**SCHRIFTLICHE AUFGABE 1**
An welchem Datum gelang laut dem Text über den Widerstand in Auschwitz einer Gruppe von Sinti und Roma der Widerstandsakt?

**VORLIEGENDER TEXT**

Die Nationalsozialisten haben mit ihrer Vernichtungsmaschinerie von Auschwitz-Birkenau mehr als eine Millionen Menschen ermordet: vergast, erschossen, erschlagen, zu Tode gehungert. Wenig bekannt ist, dass einer Gruppe von Sinti und Roma vor genau 80 Jahren, am 16. Mai 1944, einer der wenigen Akte des Widerstands in Auschwitz gelang: Die Häftlinge schafften es, die von der Lagerleitung angeordnete „Liquidierung“, die sofortige Vergasung von rund 6.000 Menschen des sogenannten Zigeunerlagers zu verhindern. Die Räumung scheiterte zunächst. Allerdings änderte die SS schnell ihr Vorgehen, deportierte die Anführer des Widerstands in andere Lager und ermordete die verbliebenen Sinti und Roma dann im August 1944.

Für Romani Rose, den Vorsitzenden des Zentralrats Deutscher Sinti und Roma, markiert der verzweifelte Widerstandsakt ein wichtiges Datum. „Er dokumentiert, dass Sinti und Roma nicht bereit waren, sich widerstandslos der geplanten Vernichtung durch die SS in den Gaskammern auszuliefern. Und das ist wichtig für das Selbstbewusstsein der Minderheit“, sagte er der Katholischen Nachrichten-Agentur (KNA).

**DATENAUSZUG**

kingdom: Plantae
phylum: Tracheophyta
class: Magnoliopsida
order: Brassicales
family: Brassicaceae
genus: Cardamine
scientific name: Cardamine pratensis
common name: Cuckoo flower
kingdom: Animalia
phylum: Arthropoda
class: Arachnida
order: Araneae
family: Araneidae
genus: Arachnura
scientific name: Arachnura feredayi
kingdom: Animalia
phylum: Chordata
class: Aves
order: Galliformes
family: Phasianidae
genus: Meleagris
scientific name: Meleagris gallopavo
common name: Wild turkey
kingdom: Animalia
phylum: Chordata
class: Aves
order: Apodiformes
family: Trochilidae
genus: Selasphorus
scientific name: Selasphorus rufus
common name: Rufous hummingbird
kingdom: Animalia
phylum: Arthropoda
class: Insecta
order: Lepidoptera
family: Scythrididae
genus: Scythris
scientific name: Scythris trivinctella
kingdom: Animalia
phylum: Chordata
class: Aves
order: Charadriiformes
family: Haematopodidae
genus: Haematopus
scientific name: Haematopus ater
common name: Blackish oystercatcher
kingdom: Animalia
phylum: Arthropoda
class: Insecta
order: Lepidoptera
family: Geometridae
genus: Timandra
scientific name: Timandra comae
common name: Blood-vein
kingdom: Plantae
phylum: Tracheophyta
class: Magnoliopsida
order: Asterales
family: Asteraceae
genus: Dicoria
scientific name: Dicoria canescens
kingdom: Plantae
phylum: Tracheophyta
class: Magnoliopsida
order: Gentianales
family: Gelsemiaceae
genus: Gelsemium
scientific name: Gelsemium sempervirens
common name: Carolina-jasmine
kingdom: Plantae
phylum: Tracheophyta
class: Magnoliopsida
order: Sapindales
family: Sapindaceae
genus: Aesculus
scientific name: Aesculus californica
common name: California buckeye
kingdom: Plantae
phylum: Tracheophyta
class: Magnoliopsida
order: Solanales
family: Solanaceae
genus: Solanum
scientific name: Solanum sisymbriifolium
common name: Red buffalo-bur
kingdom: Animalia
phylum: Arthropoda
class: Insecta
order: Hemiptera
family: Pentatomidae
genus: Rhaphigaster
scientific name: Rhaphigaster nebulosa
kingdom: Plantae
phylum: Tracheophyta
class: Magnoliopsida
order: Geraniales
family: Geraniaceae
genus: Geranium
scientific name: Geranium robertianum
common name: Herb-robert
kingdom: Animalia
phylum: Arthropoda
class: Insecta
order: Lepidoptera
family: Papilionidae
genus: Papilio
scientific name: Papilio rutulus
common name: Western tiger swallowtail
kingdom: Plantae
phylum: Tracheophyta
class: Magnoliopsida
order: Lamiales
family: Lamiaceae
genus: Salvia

**SCHRIFTLICHE AUFGABE 2**
Gib aus den Zeilen oben den Abschnitt Wort für Wort wieder, der mit der Zeile beginnt, die „scientific name: Rhaphigaster nebulosa“ enthält, und mit der letzten dieser Zeilen endet. Beide Enden gehören dazu.

**ERGEBNIS DER ÜBUNG 1**
Am 16. Mai 1944.

**ERGEBNIS DER ÜBUNG 2**
scientific name: Rhaphigaster nebulosa
kingdom: Plantae
phylum: Tracheophyta
class: Magnoliopsida
order: Geraniales
family: Geraniaceae
genus: Geranium
scientific name: Geranium robertianum
common name: Herb-robert
kingdom: Animalia
phylum: Arthropoda
class: Insecta
order: Lepidoptera
family: Papilionidae
genus: Papilio
scientific name: Papilio rutulus
common name: Western tiger swallowtail
kingdom: Plantae
phylum: Tracheophyta
class: Magnoliopsida
order: Lamiales
family: Lamiaceae
genus: Salvia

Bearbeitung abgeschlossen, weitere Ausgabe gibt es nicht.